I’m A Compulsive Liar But Didn’t Realize It Until My Boyfriend Pointed It Out

While I’ve always told little white lies here and there, I never thought it was a problem. Turns out, I’ve been a compulsive liar my entire life but I never realized it… until my boyfriend pointed it out.

He started calling me out on everything. When you’re a compulsive liar, you don’t even know you’re lying half the time. It’s not intentional. Your body doesn’t show the classic signs like fidgeting, looking away, or sweating, so neither you nor the person you’re talking to are aware of what’s going on. My partner made it his mission to question me on everything, making sure that I was telling the truth. These days, I’m a little more cautious about my lies.

He did his best to get me to change. He would bring it to my attention when I was clearly full a crap, and while I totally appreciated it later, in the moment, I felt like I was being attacked. It’s not his fault, of course—he was just trying to help and he knew that I wanted to drop this habit for both of our sakes. I’m actually really grateful that he doesn’t take my lies personally because I know that anyone else would lose their patience pretty quickly.

The lies were pretty harmless. This is why it never occurred to me that I was a compulsive liar. The lies weren’t causing any trouble. The majority of them were totally pointless, actually. I’d lie about what restaurant I went to that day or what movie I was watching—stuff that really doesn’t matter—but to me, all of these things are avenues in which someone could ridicule me or make fun of me. That’s why the lying started in the first place. I’ve never lied about important stuff like who I was hanging out with or who I’m texting. I would actually feel bad if I was dishonest about those things.

I’m sort of embarrassed that I was so unaware of my problem. Even though I get annoyed at him for pointing out my lies, I’m actually very grateful that he cares enough about me to bring it up. It really made me take a look at myself and made me realize how often I’m lying. It’s as if my entire life was a lie, up until I met him.

All of my lies were believable. That’s the scariest part about it. I sell my lies like the greatest actor to ever grace a stage. They also make sense because they only slightly veer from the truth. If I’m asked what time I got off work, I’ll just change the time by an hour… for no reason. Just for the thrill of lying, I guess. It’s almost like I”m addicted to doing it.

It all stems from me being insecure. Apparently, compulsive liars have experienced some sort of trauma either in childhood or young adulthood that they just can’t shake and lying has become a way to protect themselves from the judgment of others. I’m a generally nervous, insecure person and lying has become a way to stay safe and make sure no one calls me out. It’s worked for a long time, but now I can see how just straight up wrong it is.

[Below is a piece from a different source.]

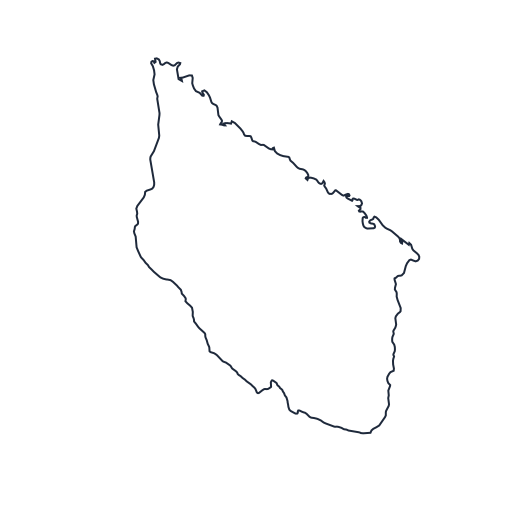 the Province of Cabo Delgado, rotated 307°
{"feature_id": "MOZ-1198", "entity_name": "Cabo Delgado", "entity_type": "Province", "adm_level": 1, "iso_a3": "MOZ", "parent_name": "Mozambique", "parent_adm1": "", "projection": "equal_earth", "projection_center": [39.387, -12.31], "detail": "fine", "context": "isolated", "style": "outline", "palette": "slate", "viewbox_px": 512, "rotation_deg": 307, "n_neighbors": 0, "source": "natural_earth", "source_scale": "10m", "svg_char_len": 6120}
<svg xmlns="http://www.w3.org/2000/svg" viewBox="0 0 512 512"><g transform="rotate(307 256 256)"><path d="M249.6,132.6L251.6,131.8L253.5,130.4L269.4,113.5L270.7,112.6L272.0,112.0L278.3,111.4L291.9,107.4L293.9,106.3L302.1,98.8L310.4,94.1L312.0,93.0L322.1,82.5L324.4,81.3L325.3,80.1L326.9,77.5L331.7,71.1L334.7,68.1L340.0,65.7L342.9,62.9L345.5,59.4L346.8,56.3L348.2,55.6L349.4,56.0L349.9,57.1L349.1,58.6L350.6,59.0L352.8,56.6L354.1,57.8L354.5,60.1L353.7,61.9L352.4,63.3L351.8,64.5L352.4,66.3L353.9,67.0L355.6,67.4L356.9,68.3L357.4,69.9L357.6,73.6L358.2,75.4L359.4,76.3L362.5,76.8L363.8,77.6L364.5,79.4L363.3,79.9L360.2,79.5L357.5,80.5L350.7,87.7L351.2,91.5L352.3,90.2L352.9,88.5L354.5,90.2L360.1,94.0L361.6,96.2L360.1,98.3L355.6,101.1L354.2,102.9L352.5,105.7L351.5,108.8L352.4,112.8L351.7,116.6L352.4,117.7L353.3,117.4L354.4,114.7L355.1,113.9L357.2,115.1L357.2,118.2L356.0,121.7L354.8,124.0L352.2,127.6L351.7,128.8L351.7,130.3L352.3,133.0L352.3,134.1L351.3,136.0L345.9,141.2L345.3,142.6L344.1,146.4L343.5,147.5L342.4,148.0L340.5,148.0L339.5,148.2L340.4,149.8L341.1,151.9L341.7,152.7L342.3,150.5L343.5,151.4L344.8,153.0L345.9,154.8L346.7,156.4L349.0,155.6L349.5,159.1L348.4,166.9L347.5,170.3L346.9,171.8L345.9,173.3L345.5,175.0L346.5,176.7L347.7,178.3L348.4,179.6L347.9,180.8L346.0,183.6L345.9,184.5L346.7,186.1L347.0,187.4L347.2,190.9L347.6,193.0L349.1,194.9L349.4,195.5L349.6,201.5L350.1,203.4L351.1,205.1L351.8,204.6L352.2,204.5L353.3,205.1L351.1,208.0L350.6,211.2L351.1,214.5L352.2,217.7L354.7,222.3L354.7,223.3L353.5,225.0L352.9,226.1L352.7,229.6L351.7,234.9L351.6,236.4L351.9,238.3L353.4,241.3L353.8,243.1L353.7,244.9L353.1,247.1L352.1,249.0L351.0,249.9L348.7,248.8L347.9,249.0L347.7,251.3L349.7,250.7L351.5,252.5L352.7,255.4L353.3,258.1L353.0,259.6L352.5,260.9L352.2,262.3L352.4,264.0L353.1,264.9L354.2,265.2L356.6,264.8L356.3,265.9L355.8,266.8L355.2,267.5L353.3,268.1L352.8,269.1L352.1,271.4L350.0,275.3L349.8,277.2L351.0,278.9L351.8,279.4L352.8,279.6L356.2,279.8L356.6,280.3L356.5,287.8L356.8,289.4L357.5,290.0L358.5,290.4L360.8,291.9L361.3,292.8L360.7,294.2L359.9,294.3L358.5,292.3L357.6,292.3L357.1,293.3L357.1,294.7L357.9,299.5L358.6,299.5L359.4,298.9L360.4,299.0L361.0,300.1L361.6,303.0L362.0,303.5L363.0,303.9L363.4,304.8L363.4,306.0L363.1,307.2L361.8,309.0L360.1,309.5L358.3,308.9L357.0,307.2L357.0,308.1L357.1,309.2L357.4,310.1L357.6,310.2L356.4,311.2L354.1,310.9L353.7,311.7L354.2,312.7L355.2,313.5L355.9,314.8L355.6,316.9L354.7,319.8L353.5,321.6L353.3,321.7L352.6,320.7L352.6,319.8L352.4,319.0L351.5,318.4L350.8,318.3L350.3,318.5L347.9,320.1L346.3,321.7L344.9,323.5L344.3,325.1L344.5,327.2L344.9,328.4L349.0,333.3L350.2,333.8L351.4,333.2L352.5,331.3L352.1,329.8L351.2,328.3L350.9,326.5L351.5,325.8L352.8,325.7L354.1,326.2L355.1,326.9L356.2,327.3L357.6,326.8L358.7,326.9L359.2,328.8L358.8,332.3L356.8,338.6L356.4,342.2L356.6,344.1L357.4,347.8L357.5,349.7L357.0,357.9L356.5,360.0L355.5,361.3L354.3,362.3L353.7,363.8L353.9,365.1L354.9,364.6L357.0,362.4L356.9,371.3L358.6,370.6L358.3,373.1L355.8,376.5L355.2,378.3L355.0,383.0L354.6,385.3L353.6,386.9L351.8,388.0L349.6,387.9L347.8,386.7L347.0,384.3L346.4,381.9L345.0,381.0L341.2,381.0L338.1,381.7L331.5,384.4L328.2,384.0L327.1,383.1L326.3,382.1L325.3,381.3L322.3,380.7L321.9,380.2L321.5,380.1L320.4,381.0L318.4,383.8L317.7,384.7L314.3,386.1L312.8,387.1L311.7,390.0L310.6,391.1L308.2,392.8L306.1,395.5L301.5,402.9L298.9,404.7L297.9,404.7L295.3,404.0L292.0,404.0L290.2,404.7L285.6,409.2L284.0,409.9L282.5,410.4L279.2,410.7L278.4,411.0L276.7,412.9L273.4,413.7L272.1,414.4L270.7,415.4L269.5,416.5L268.4,419.7L266.9,421.6L265.1,423.1L263.5,424.1L260.4,424.8L259.7,425.2L258.9,426.7L258.2,427.0L256.6,427.5L254.7,428.5L251.9,430.8L249.1,433.9L247.2,435.0L244.2,433.3L242.1,433.2L238.6,433.7L236.8,434.6L235.3,436.2L234.1,438.2L233.7,440.8L232.9,441.3L228.1,442.7L224.6,445.9L222.1,447.1L217.6,451.5L216.1,452.2L210.7,453.1L209.5,453.6L206.8,455.6L204.9,456.0L194.8,456.4L191.7,455.2L188.6,453.7L186.2,453.2L183.7,453.8L178.9,448.3L177.7,446.3L177.5,445.2L177.1,444.2L172.3,434.9L171.8,432.7L170.8,430.9L170.5,430.2L170.2,427.7L169.2,424.8L168.4,423.3L167.2,421.9L166.8,421.1L164.3,412.7L163.8,410.6L163.7,409.2L163.7,406.8L163.0,403.5L162.6,402.3L161.5,399.8L160.3,397.7L160.0,396.9L159.8,395.5L160.4,391.4L160.3,389.4L159.8,388.2L159.3,386.5L158.8,383.9L158.4,383.1L158.0,382.7L157.1,382.9L156.0,383.7L155.1,383.8L154.4,383.1L154.0,382.5L153.8,381.7L153.1,377.0L153.3,375.3L153.6,374.7L155.0,372.7L156.6,371.1L158.1,369.4L159.1,368.5L161.4,365.4L162.0,363.1L162.5,362.2L163.3,361.1L164.0,359.0L164.8,357.7L165.0,356.5L165.0,354.7L165.6,353.3L165.7,351.0L165.9,350.5L166.7,349.3L166.9,348.8L166.9,347.9L166.8,344.9L166.6,344.0L166.3,343.6L165.3,343.6L164.0,343.9L160.7,346.7L160.4,346.8L158.2,346.1L156.9,345.5L156.0,344.5L155.2,343.2L154.5,342.6L152.7,341.9L148.5,340.8L148.0,340.5L147.5,339.8L147.6,338.7L149.4,335.7L149.9,334.0L150.1,331.3L150.4,329.5L150.4,328.3L150.3,324.7L150.3,323.7L150.6,321.7L150.5,318.7L150.8,316.0L150.6,313.9L150.7,312.8L150.9,312.1L151.5,311.3L151.8,310.2L151.9,308.8L151.8,305.0L151.9,304.4L152.9,301.9L153.0,301.1L152.8,296.1L152.2,294.2L151.9,292.7L153.0,286.3L153.3,284.5L153.3,282.7L153.1,280.9L151.9,277.6L151.9,276.8L152.0,276.2L154.8,273.8L155.4,273.0L156.8,270.3L159.1,267.3L160.6,264.7L161.5,263.7L162.9,262.6L163.3,262.0L163.6,261.0L164.2,254.3L164.6,252.4L165.8,248.6L166.4,246.0L167.8,244.8L168.9,243.4L169.8,241.8L170.4,241.2L173.3,239.2L176.2,236.0L176.7,233.3L176.9,229.6L177.4,226.9L179.4,225.8L180.0,225.0L180.8,222.5L181.3,219.4L182.5,218.2L183.8,216.3L184.3,212.8L184.8,210.7L185.4,205.2L185.3,202.3L184.0,199.6L183.3,198.5L182.3,196.2L181.9,195.1L181.4,192.6L181.4,191.6L181.9,183.9L182.4,180.7L182.8,177.3L183.7,175.1L184.1,171.9L185.1,168.8L185.7,165.3L186.0,164.4L189.1,158.7L191.1,155.4L199.1,148.2L200.9,145.2L202.2,143.7L204.6,142.8L206.3,141.8L207.2,141.6L209.9,142.3L210.8,142.3L212.3,141.3L215.5,137.2L216.6,136.3L218.3,135.7L219.7,134.4L221.8,131.9L224.6,131.1L235.2,131.1L238.0,130.4L240.5,128.9L242.4,129.4L245.7,131.7L247.4,132.6L249.6,132.6Z" fill="none" stroke="#1e293b" stroke-width="2"/></g></svg>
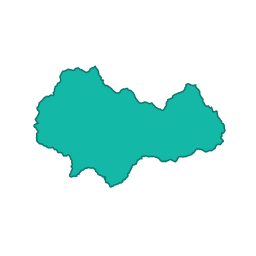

I really want to stop for his sake. Even though my lies haven’t hurt him in any way, I don’t want to live like this anymore. He deserves someone who is totally, 100% present for him and not constantly hiding under a bed of lies.

It’s a way to cope with my social anxiety. I’ve been socially anxious since high school. I’d actively avoid social situations, especially close, one-on-one encounters where I could potentially get “found out.” This is how I’ve managed to avoid being in a relationship for so long. I have this light level of paranoia that people won’t approve of me or are out to get me or whatever. Lying became this way of having control over my image. I could turn myself into an ideal if I tried, and doing that has turned me into a super stealthy liar.

It’s definitely because of how I was raised. Looking back, I was always questioned about things by my parents. Whatever I did or said, they would always try to prove me wrong. Like, are you sure? And how do you know that? My parents never trusted me so I never trusted myself to be right about anything. I was also afraid of getting in trouble, so instead of telling them the truth about what I was doing, I would lie. It’s become a habit that feels impossible to break.

I just want him to trust me again. I would love nothing more than to live my life in truth, and I really do believe in the old saying of “the truth will set you free.” Once I learn to be totally truthful, then I’ll be able to trust people and in turn they’ll trust me back. I know I’ll get there. It’s just gonna take some practice.